> _Stored data entries_
********************
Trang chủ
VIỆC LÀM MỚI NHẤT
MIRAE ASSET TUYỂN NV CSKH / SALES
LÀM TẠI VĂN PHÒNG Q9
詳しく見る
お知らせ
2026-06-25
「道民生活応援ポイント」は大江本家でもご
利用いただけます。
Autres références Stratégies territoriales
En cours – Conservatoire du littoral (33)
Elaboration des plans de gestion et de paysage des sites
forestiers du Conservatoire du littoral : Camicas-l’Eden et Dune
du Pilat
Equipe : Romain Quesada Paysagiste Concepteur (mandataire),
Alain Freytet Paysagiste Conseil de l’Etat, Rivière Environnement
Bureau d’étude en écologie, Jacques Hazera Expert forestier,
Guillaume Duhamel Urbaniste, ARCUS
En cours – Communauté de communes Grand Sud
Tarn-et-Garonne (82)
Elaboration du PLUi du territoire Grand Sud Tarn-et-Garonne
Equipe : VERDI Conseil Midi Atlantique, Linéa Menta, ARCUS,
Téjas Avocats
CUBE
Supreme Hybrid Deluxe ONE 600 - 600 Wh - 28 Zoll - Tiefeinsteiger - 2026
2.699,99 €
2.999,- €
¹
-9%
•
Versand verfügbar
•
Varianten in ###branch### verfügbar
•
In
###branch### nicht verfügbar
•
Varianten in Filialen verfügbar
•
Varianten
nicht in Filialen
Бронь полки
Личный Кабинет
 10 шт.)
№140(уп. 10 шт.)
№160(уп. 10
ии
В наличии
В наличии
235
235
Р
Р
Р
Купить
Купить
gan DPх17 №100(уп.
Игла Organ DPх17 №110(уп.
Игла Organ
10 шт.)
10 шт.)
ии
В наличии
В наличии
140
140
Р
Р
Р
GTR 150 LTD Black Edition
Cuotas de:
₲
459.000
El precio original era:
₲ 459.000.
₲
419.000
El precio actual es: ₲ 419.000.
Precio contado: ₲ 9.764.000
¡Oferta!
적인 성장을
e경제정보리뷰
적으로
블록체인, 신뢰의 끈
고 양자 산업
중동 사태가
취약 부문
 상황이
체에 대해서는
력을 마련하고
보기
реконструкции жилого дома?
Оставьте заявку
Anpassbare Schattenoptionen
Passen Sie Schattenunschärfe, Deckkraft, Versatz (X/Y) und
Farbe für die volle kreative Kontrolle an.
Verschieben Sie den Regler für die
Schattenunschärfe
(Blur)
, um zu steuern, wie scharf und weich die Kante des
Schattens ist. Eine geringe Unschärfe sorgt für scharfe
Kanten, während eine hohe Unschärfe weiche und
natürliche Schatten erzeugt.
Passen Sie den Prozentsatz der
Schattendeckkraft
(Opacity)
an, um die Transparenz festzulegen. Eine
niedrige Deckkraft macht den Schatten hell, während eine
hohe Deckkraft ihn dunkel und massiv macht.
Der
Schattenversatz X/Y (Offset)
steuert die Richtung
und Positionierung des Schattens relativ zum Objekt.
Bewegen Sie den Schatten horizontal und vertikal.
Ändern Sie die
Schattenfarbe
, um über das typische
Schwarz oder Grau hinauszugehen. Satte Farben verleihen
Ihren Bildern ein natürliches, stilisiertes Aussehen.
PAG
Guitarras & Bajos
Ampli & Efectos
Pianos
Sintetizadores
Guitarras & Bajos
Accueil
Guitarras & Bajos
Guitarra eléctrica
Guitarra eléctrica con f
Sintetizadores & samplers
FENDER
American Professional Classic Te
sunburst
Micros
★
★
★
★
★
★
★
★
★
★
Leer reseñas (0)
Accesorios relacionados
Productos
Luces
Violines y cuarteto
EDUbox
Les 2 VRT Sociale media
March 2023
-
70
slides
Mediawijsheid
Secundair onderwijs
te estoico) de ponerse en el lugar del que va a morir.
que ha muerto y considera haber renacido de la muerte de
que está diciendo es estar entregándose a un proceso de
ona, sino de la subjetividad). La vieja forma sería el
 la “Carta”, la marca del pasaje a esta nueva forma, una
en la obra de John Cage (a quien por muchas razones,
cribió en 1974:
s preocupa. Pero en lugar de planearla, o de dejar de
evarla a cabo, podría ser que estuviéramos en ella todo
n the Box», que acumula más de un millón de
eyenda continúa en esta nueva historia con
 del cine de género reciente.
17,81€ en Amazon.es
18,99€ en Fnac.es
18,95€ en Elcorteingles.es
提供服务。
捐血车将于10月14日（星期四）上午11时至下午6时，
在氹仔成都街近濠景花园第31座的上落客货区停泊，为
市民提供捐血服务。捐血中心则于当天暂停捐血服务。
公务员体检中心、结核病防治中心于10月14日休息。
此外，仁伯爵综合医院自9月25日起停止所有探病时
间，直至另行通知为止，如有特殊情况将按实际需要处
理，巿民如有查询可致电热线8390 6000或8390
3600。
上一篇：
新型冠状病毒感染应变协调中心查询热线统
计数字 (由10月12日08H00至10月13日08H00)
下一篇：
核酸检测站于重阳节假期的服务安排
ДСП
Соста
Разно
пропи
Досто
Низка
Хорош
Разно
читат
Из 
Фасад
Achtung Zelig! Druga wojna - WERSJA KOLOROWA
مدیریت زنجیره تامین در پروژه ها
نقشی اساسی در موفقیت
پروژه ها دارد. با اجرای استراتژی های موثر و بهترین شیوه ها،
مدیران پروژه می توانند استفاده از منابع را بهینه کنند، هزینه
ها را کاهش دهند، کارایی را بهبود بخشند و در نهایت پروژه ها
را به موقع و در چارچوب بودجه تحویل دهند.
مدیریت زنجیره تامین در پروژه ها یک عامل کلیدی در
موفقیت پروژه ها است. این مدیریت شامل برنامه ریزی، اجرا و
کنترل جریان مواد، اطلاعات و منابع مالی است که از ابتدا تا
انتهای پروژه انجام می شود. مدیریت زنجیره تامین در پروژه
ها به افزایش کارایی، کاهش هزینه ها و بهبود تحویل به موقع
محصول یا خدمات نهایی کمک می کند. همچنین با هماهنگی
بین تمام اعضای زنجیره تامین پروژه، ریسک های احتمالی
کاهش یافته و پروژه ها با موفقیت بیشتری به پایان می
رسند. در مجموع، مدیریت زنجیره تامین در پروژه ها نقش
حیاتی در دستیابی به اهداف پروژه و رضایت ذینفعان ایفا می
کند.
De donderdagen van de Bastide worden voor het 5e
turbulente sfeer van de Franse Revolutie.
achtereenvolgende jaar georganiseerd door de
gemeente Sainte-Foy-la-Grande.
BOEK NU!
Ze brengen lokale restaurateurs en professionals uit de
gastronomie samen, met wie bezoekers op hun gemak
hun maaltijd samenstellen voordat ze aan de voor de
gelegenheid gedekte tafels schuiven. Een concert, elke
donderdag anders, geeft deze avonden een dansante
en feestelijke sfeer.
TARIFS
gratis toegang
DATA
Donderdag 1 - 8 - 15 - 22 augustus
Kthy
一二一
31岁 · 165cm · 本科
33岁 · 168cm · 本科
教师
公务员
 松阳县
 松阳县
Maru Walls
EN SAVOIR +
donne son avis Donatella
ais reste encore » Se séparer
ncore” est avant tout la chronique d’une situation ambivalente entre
********************
> _The problem_
The whole of the data above must be given again, unaltered and complete.

> _Problem solution_
Trang chủ
VIỆC LÀM MỚI NHẤT
MIRAE ASSET TUYỂN NV CSKH / SALES
LÀM TẠI VĂN PHÒNG Q9
詳しく見る
お知らせ
2026-06-25
「道民生活応援ポイント」は大江本家でもご
利用いただけます。
Autres références Stratégies territoriales
En cours – Conservatoire du littoral (33)
Elaboration des plans de gestion et de paysage des sites
forestiers du Conservatoire du littoral : Camicas-l’Eden et Dune
du Pilat
Equipe : Romain Quesada Paysagiste Concepteur (mandataire),
Alain Freytet Paysagiste Conseil de l’Etat, Rivière Environnement
Bureau d’étude en écologie, Jacques Hazera Expert forestier,
Guillaume Duhamel Urbaniste, ARCUS
En cours – Communauté de communes Grand Sud
Tarn-et-Garonne (82)
Elaboration du PLUi du territoire Grand Sud Tarn-et-Garonne
Equipe : VERDI Conseil Midi Atlantique, Linéa Menta, ARCUS,
Téjas Avocats
CUBE
Supreme Hybrid Deluxe ONE 600 - 600 Wh - 28 Zoll - Tiefeinsteiger - 2026
2.699,99 €
2.999,- €
¹
-9%
•
Versand verfügbar
•
Varianten in ###branch### verfügbar
•
In
###branch### nicht verfügbar
•
Varianten in Filialen verfügbar
•
Varianten
nicht in Filialen
Бронь полки
Личный Кабинет
 10 шт.)
№140(уп. 10 шт.)
№160(уп. 10
ии
В наличии
В наличии
235
235
Р
Р
Р
Купить
Купить
gan DPх17 №100(уп.
Игла Organ DPх17 №110(уп.
Игла Organ
10 шт.)
10 шт.)
ии
В наличии
В наличии
140
140
Р
Р
Р
GTR 150 LTD Black Edition
Cuotas de:
₲
459.000
El precio original era:
₲ 459.000.
₲
419.000
El precio actual es: ₲ 419.000.
Precio contado: ₲ 9.764.000
¡Oferta!
적인 성장을
e경제정보리뷰
적으로
블록체인, 신뢰의 끈
고 양자 산업
중동 사태가
취약 부문
 상황이
체에 대해서는
력을 마련하고
보기
реконструкции жилого дома?
Оставьте заявку
Anpassbare Schattenoptionen
Passen Sie Schattenunschärfe, Deckkraft, Versatz (X/Y) und
Farbe für die volle kreative Kontrolle an.
Verschieben Sie den Regler für die
Schattenunschärfe
(Blur)
, um zu steuern, wie scharf und weich die Kante des
Schattens ist. Eine geringe Unschärfe sorgt für scharfe
Kanten, während eine hohe Unschärfe weiche und
natürliche Schatten erzeugt.
Passen Sie den Prozentsatz der
Schattendeckkraft
(Opacity)
an, um die Transparenz festzulegen. Eine
niedrige Deckkraft macht den Schatten hell, während eine
hohe Deckkraft ihn dunkel und massiv macht.
Der
Schattenversatz X/Y (Offset)
steuert die Richtung
und Positionierung des Schattens relativ zum Objekt.
Bewegen Sie den Schatten horizontal und vertikal.
Ändern Sie die
Schattenfarbe
, um über das typische
Schwarz oder Grau hinauszugehen. Satte Farben verleihen
Ihren Bildern ein natürliches, stilisiertes Aussehen.
PAG
Guitarras & Bajos
Ampli & Efectos
Pianos
Sintetizadores
Guitarras & Bajos
Accueil
Guitarras & Bajos
Guitarra eléctrica
Guitarra eléctrica con f
Sintetizadores & samplers
FENDER
American Professional Classic Te
sunburst
Micros
★
★
★
★
★
★
★
★
★
★
Leer reseñas (0)
Accesorios relacionados
Productos
Luces
Violines y cuarteto
EDUbox
Les 2 VRT Sociale media
March 2023
-
70
slides
Mediawijsheid
Secundair onderwijs
te estoico) de ponerse en el lugar del que va a morir.
que ha muerto y considera haber renacido de la muerte de
que está diciendo es estar entregándose a un proceso de
ona, sino de la subjetividad). La vieja forma sería el
 la “Carta”, la marca del pasaje a esta nueva forma, una
en la obra de John Cage (a quien por muchas razones,
cribió en 1974:
s preocupa. Pero en lugar de planearla, o de dejar de
evarla a cabo, podría ser que estuviéramos en ella todo
n the Box», que acumula más de un millón de
eyenda continúa en esta nueva historia con
 del cine de género reciente.
17,81€ en Amazon.es
18,99€ en Fnac.es
18,95€ en Elcorteingles.es
提供服务。
捐血车将于10月14日（星期四）上午11时至下午6时，
在氹仔成都街近濠景花园第31座的上落客货区停泊，为
市民提供捐血服务。捐血中心则于当天暂停捐血服务。
公务员体检中心、结核病防治中心于10月14日休息。
此外，仁伯爵综合医院自9月25日起停止所有探病时
间，直至另行通知为止，如有特殊情况将按实际需要处
理，巿民如有查询可致电热线8390 6000或8390
3600。
上一篇：
新型冠状病毒感染应变协调中心查询热线统
计数字 (由10月12日08H00至10月13日08H00)
下一篇：
核酸检测站于重阳节假期的服务安排
ДСП
Соста
Разно
пропи
Досто
Низка
Хорош
Разно
читат
Из 
Фасад
Achtung Zelig! Druga wojna - WERSJA KOLOROWA
مدیریت زنجیره تامین در پروژه ها
نقشی اساسی در موفقیت
پروژه ها دارد. با اجرای استراتژی های موثر و بهترین شیوه ها،
مدیران پروژه می توانند استفاده از منابع را بهینه کنند، هزینه
ها را کاهش دهند، کارایی را بهبود بخشند و در نهایت پروژه ها
را به موقع و در چارچوب بودجه تحویل دهند.
مدیریت زنجیره تامین در پروژه ها یک عامل کلیدی در
موفقیت پروژه ها است. این مدیریت شامل برنامه ریزی، اجرا و
کنترل جریان مواد، اطلاعات و منابع مالی است که از ابتدا تا
انتهای پروژه انجام می شود. مدیریت زنجیره تامین در پروژه
ها به افزایش کارایی، کاهش هزینه ها و بهبود تحویل به موقع
محصول یا خدمات نهایی کمک می کند. همچنین با هماهنگی
بین تمام اعضای زنجیره تامین پروژه، ریسک های احتمالی
کاهش یافته و پروژه ها با موفقیت بیشتری به پایان می
رسند. در مجموع، مدیریت زنجیره تامین در پروژه ها نقش
حیاتی در دستیابی به اهداف پروژه و رضایت ذینفعان ایفا می
کند.
De donderdagen van de Bastide worden voor het 5e
turbulente sfeer van de Franse Revolutie.
achtereenvolgende jaar georganiseerd door de
gemeente Sainte-Foy-la-Grande.
BOEK NU!
Ze brengen lokale restaurateurs en professionals uit de
gastronomie samen, met wie bezoekers op hun gemak
hun maaltijd samenstellen voordat ze aan de voor de
gelegenheid gedekte tafels schuiven. Een concert, elke
donderdag anders, geeft deze avonden een dansante
en feestelijke sfeer.
TARIFS
gratis toegang
DATA
Donderdag 1 - 8 - 15 - 22 augustus
Kthy
一二一
31岁 · 165cm · 本科
33岁 · 168cm · 本科
教师
公务员
 松阳县
 松阳县
Maru Walls
EN SAVOIR +
donne son avis Donatella
ais reste encore » Se séparer
ncore” est avant tout la chronique d’une situation ambivalente entre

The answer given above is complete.